The Keene State students had plenty of company at the conference. Attended by over 12,500 people, this year’s APHA meeting at the Boston Convention and Exhibition Center attracted more than 13,000 national and international physicians, administrators, nurses, educators, researchers, epidemiologists, and related health specialists, addressing current and emerging health science policy and practice issues in an effort to prevent disease and promote health.
“Health science is one of those fields where there are multiple areas you can dive into,” said Meg Henning, an assistant professor of health science at KSC, who accompanied the students to Boston. “It can be very daunting to know what direction you want to take. We provide the foundational pieces here, but then students have to go on and specialize from there.”

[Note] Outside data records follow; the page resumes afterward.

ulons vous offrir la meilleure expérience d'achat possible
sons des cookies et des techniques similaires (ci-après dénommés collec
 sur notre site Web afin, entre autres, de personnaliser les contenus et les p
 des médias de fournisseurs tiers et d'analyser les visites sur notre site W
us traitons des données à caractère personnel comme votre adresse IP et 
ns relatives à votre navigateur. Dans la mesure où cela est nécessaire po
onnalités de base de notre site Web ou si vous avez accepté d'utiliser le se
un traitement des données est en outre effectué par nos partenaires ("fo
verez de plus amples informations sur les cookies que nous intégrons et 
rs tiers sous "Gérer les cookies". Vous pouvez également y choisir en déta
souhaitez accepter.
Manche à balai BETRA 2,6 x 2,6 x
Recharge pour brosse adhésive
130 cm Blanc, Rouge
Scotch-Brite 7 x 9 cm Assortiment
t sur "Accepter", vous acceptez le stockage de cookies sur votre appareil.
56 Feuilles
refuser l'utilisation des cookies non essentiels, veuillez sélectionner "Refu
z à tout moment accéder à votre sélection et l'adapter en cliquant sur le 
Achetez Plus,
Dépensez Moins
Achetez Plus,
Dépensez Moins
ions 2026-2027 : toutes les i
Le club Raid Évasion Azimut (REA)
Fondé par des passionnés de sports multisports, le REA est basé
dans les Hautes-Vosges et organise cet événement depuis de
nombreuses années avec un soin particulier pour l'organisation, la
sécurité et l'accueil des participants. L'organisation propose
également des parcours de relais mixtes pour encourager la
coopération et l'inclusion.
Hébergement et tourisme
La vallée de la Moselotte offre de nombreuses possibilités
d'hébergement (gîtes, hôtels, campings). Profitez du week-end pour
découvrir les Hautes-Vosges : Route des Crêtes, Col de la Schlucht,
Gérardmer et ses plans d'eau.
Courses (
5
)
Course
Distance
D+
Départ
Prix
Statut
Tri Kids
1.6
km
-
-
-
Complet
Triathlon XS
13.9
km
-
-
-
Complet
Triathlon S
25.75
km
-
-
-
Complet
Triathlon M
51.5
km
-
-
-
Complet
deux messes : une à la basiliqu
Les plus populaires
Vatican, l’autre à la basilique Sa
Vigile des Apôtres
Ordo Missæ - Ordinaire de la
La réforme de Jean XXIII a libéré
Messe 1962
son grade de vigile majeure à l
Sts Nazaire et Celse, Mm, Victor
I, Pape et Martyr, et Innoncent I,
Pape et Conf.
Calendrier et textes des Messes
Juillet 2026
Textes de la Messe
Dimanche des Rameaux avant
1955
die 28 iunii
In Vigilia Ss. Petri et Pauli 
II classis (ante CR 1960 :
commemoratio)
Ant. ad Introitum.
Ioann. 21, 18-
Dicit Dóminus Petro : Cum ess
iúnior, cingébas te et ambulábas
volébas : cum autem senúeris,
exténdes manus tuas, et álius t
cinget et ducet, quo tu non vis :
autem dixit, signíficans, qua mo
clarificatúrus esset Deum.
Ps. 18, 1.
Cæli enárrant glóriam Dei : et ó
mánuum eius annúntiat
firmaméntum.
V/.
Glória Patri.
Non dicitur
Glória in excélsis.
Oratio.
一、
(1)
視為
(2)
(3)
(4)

The nine KSC students, all members of the campus club Advocates for Healthy Communities, began planning their trip last summer. Attending a conference of this magnitude, even if it’s down the road in Boston, is costly. Led by club president Shelby Love, a senior from North Conway, N.H., who is interested in community health, the students were able to offset their costs by writing a grant as well as receiving contributions from their club and a student conference fund.

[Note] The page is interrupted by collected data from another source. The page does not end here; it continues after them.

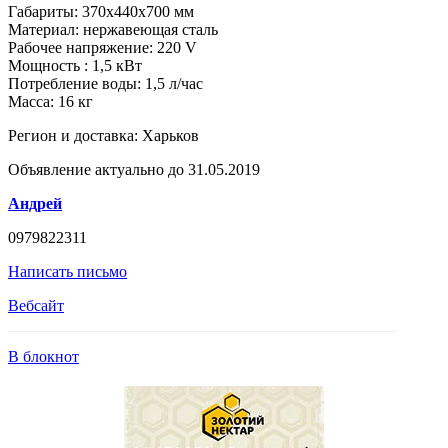
Габариты: 370х440х700 мм
Материал: нержавеющая сталь
Рабочее напряжение: 220 V
Мощность : 1,5 кВт
Потребление воды: 1,5 л/час
Масса: 16 кг
Регион и доставка:
Харьков
Объявление актуально до 31.05.2019
Андрей
0979822311
Написать письмо
Вебсайт
В блокнот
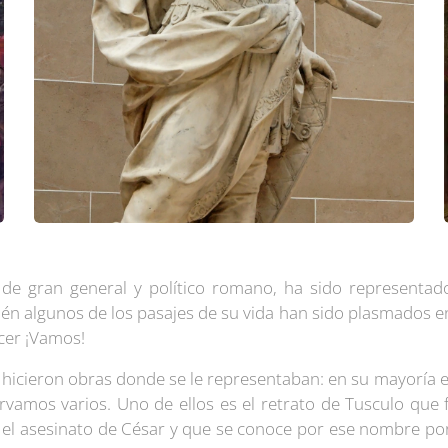
 de gran general y político romano, ha sido representado
n algunos de los pasajes de su vida han sido plasmados en 
cer ¡Vamos!
 hicieron obras donde se le representaban: en su mayoría 
vamos varios. Uno de ellos es el retrato de Tusculo que 
as el asesinato de César y que se conoce por ese nombre po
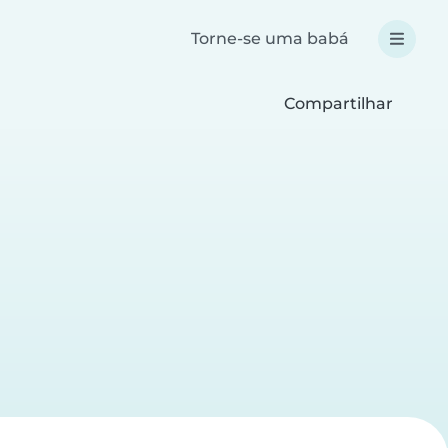
Torne-se uma babá
Compartilhar
a
a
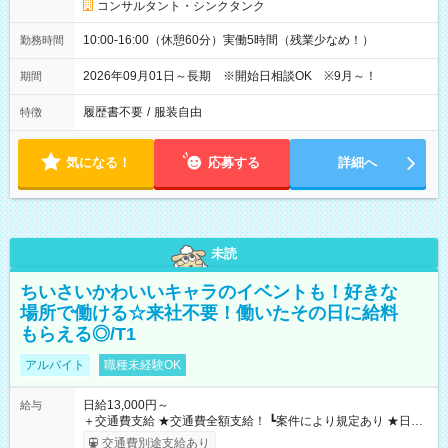
コンサルタント・シンクタンク
10:00-16:00（休憩60分）実働5時間（残業少なめ！）
勤務時間
2026年09月01日～長期 ※開始日相談OK ※9月～！
期間
履歴書不要
/
服装自由
特徴
気になる！
応募する
詳細へ
未読
ちいさいかわいいキャラのイベントも！好きな
場所で働ける☆来社不要！働いたその日に給料
もらえる◎/T1
アルバイト
職種未経験OK
日給13,000円～
給与
＋交通費支給 ★交通費全額支給！ ┗案件により規定あり ★日払
いOK！（規定あり） ┗働いたその日に現金GET♪ お仕事後はコ
交通費別途支給あり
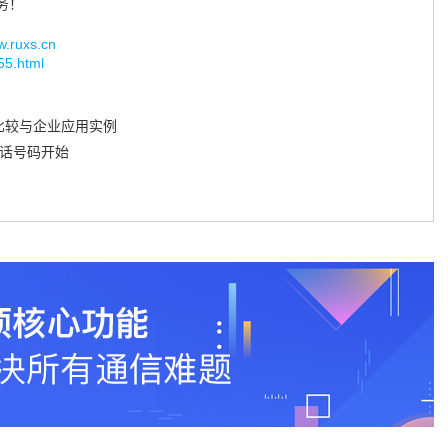
务！
uxs.cn
055.html
比较与企业应用实例
电话号码开始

Like the Health Science program at Keene State, which offers courses in health promotion, nutrition, addictions, physical activity, biology, chemistry, and psychology, the conference presented students with a healthy dose of options.
“I wanted to see all the different opportunities because my parents ask me, What you are going to do with your major?” said senior Shaelyn Cole, a health promotion and fitness major from Manchester, N.H. “It was overwhelming to see all the things going on at all the booths.”
“Going down there, I was able to take what I learned as an undergrad and see practical work that has been done and ask questions about it,” said Kelsey Bumsted, a senior from Exeter, N.H. who is focusing on community health. “I really liked that because I’ve been a student for the last 20 years, so to be put into a situation where I was treated as a professional and able to talk with professionals was really inspiring and motivating. It made me more excited to get out and go into the real world after graduation.”
Many of the students, including Love, spent time attending presentations about master’s programs. “I hadn’t looked into it, so that was my entrance to the master’s world and it really opened up more opportunities for me,” she said.
There was something for everyone. While Bumsted and Loughman were interested in global health, Cole went to several talks related to midwifery. “I really want to do something with children, so it was interesting to see that I can go to a school for that instead of taking grad classes,” she said. “I’m really focused on that right now.”
Professor Henning had an opportunity to talk about her own work, giving a presentation entitled “Translating Community-Based Breastfeeding Research into Action.” The presentation focused on an aspect of a project that she is working on with other Health Science faculty members. The presentation, with Drs. Rudolph Fedrizzi and Heidi Rinehart, both on staff at Cheshire Medical Center/Dartmouth-Hitchcock Keene, impressed her students.
“It gave me some inspiration seeing her present in front of an audience of professional individuals that were only there to hear about her research,” said Love.
Equipped with programs, brochures, and notes, as well as a grocery list of new contacts acquired through hours of networking, the students made their way back to Keene. “I think the students that went really gained an insight into what options are out there and what they can do,” said Henning. “Hopefully they’re energized by that.”
“I’ve been to a few conferences since my freshman year, and I think it’s one of the best parts of my college career,” said Bumsted. “In high school it’s all about academics, but in college you start to narrow down your interests and hopefully start seeing yourself in the future, working in your field. Without the conferences, I don’t think I could see myself in that way.”